EXERCISE OBJECTIVE
Since only the written part is wanted, repeat the records exactly and omit the pictures.

*** SOURCE MATERIAL ***

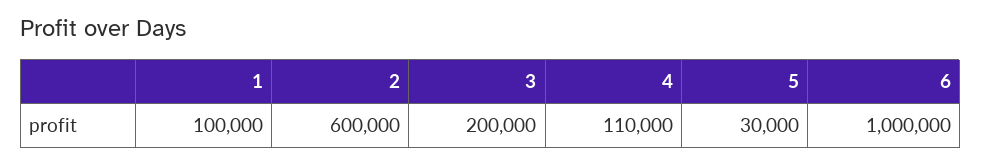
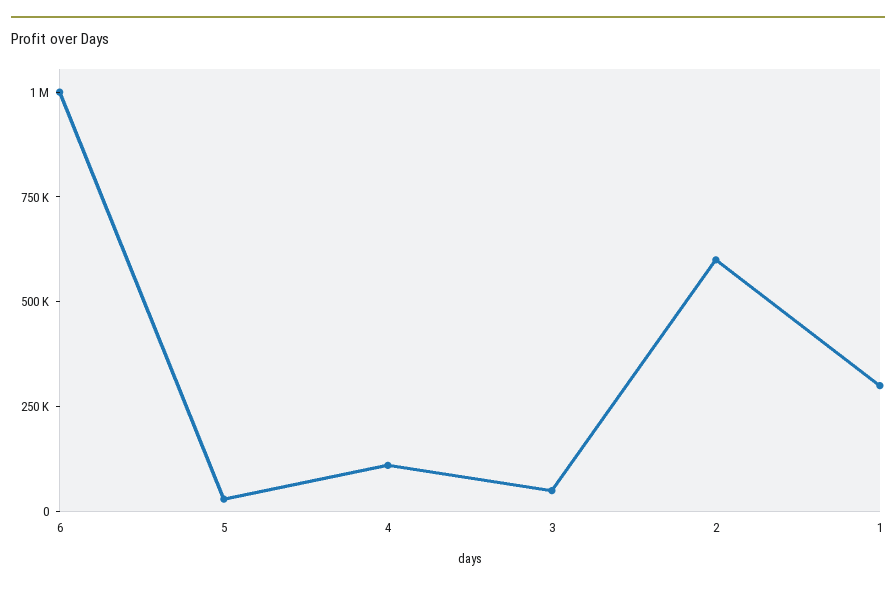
  {
-   "1": 100000,
+   "1": 300000,
    "2": 600000,
-   "3": 200000,
+   "3": 50000,
    "4": 110000,
    "5": 30000,
    "6": 1000000
  }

***

RESPONSE BELOW
  {
-   "1": 100000,
+   "1": 300000,
    "2": 600000,
-   "3": 200000,
+   "3": 50000,
    "4": 110000,
    "5": 30000,
    "6": 1000000
  }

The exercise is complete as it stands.